I stepped out into the rain and signaled to the black Mercedes idling at the curb. The headlights cut through the gloom like the eyes of a deep-sea predator. Nico rolled down the window, the glow of his dashboard tablets reflecting in his aviator glasses.
“Boss?”
“I’m at 418 Callaway. Find out who owns this building. The real owner, Nico. Not the shell companies, not the paperwork puppets. I want the heartbeat behind the ink.”
“Give me five minutes,” Nico said, his fingers already dancing across a holographic keyboard.
While I waited, I watched Emily through the window of her ground-floor unit. She was tucking Oliver into a bed that looked damp even from a distance. She was a woman living in a war zone, and her own home was the enemy. I leaned against the brick, the cold soaking into my shoulders. I thought about my own mother, who had worked three jobs in a city that didn’t care if she lived or died. The “Wolf” didn’t come from money; he came from the hunger of having none.
My phone buzzed. Nico didn’t call; he sent a file titled ‘Sutton-Vane-Project.’
The property was hidden behind three LLCs, layered like an onion designed to make your eyes bleed. Final ownership traced back to Sutton Holdings. My hand became still. I knew that name. Sutton Holdings was a ghost company I’d been tracking for months on a separate case involving international money laundering.

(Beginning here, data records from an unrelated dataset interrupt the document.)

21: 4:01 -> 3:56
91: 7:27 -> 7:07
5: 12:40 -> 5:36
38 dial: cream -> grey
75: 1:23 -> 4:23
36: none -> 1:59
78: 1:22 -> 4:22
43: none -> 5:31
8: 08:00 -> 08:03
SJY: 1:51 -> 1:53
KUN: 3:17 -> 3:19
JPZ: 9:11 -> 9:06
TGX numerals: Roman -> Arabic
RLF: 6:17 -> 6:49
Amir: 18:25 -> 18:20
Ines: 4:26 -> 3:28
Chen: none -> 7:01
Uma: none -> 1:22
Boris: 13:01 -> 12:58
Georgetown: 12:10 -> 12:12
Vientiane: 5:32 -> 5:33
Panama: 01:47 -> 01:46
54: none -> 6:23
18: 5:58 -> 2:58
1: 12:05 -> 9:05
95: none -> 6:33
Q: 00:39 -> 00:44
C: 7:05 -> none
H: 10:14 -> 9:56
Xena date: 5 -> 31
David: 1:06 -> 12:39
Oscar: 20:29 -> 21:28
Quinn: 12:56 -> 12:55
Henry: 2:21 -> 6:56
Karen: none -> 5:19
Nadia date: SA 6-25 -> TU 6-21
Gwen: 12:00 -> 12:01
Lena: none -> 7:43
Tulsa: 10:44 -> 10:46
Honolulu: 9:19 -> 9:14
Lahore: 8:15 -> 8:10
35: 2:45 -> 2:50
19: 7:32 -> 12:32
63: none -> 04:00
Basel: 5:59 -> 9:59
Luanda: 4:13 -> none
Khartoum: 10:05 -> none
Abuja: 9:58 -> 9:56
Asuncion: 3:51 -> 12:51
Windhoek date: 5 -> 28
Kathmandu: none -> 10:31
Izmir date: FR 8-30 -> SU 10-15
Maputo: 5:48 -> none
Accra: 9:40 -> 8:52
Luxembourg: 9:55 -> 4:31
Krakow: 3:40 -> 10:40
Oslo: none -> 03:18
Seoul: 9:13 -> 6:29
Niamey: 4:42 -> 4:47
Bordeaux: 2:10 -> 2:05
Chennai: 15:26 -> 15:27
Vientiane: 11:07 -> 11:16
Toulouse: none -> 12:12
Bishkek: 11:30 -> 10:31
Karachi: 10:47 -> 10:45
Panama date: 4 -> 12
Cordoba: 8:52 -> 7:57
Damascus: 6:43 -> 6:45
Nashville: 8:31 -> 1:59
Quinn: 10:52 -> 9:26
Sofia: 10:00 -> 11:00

“Sutton Holdings is controlled by a man named David Carter,” Nico’s voice crackled through the Bluetooth in my ear.
Everything else disappeared. The rain. The street. The sound of distant sirens. Only one name remained. David Carter. Emily’s husband. The man she had told me—just minutes ago in the hallway—was away in Milwaukee, working eighteen-hour shifts in logistics to send money home for Oliver’s specialist.
I walked back inside. The hallway felt tighter now, the air heavier. Emily was standing in her kitchen, holding a cup of water, her silhouette framed by a flickering bulb.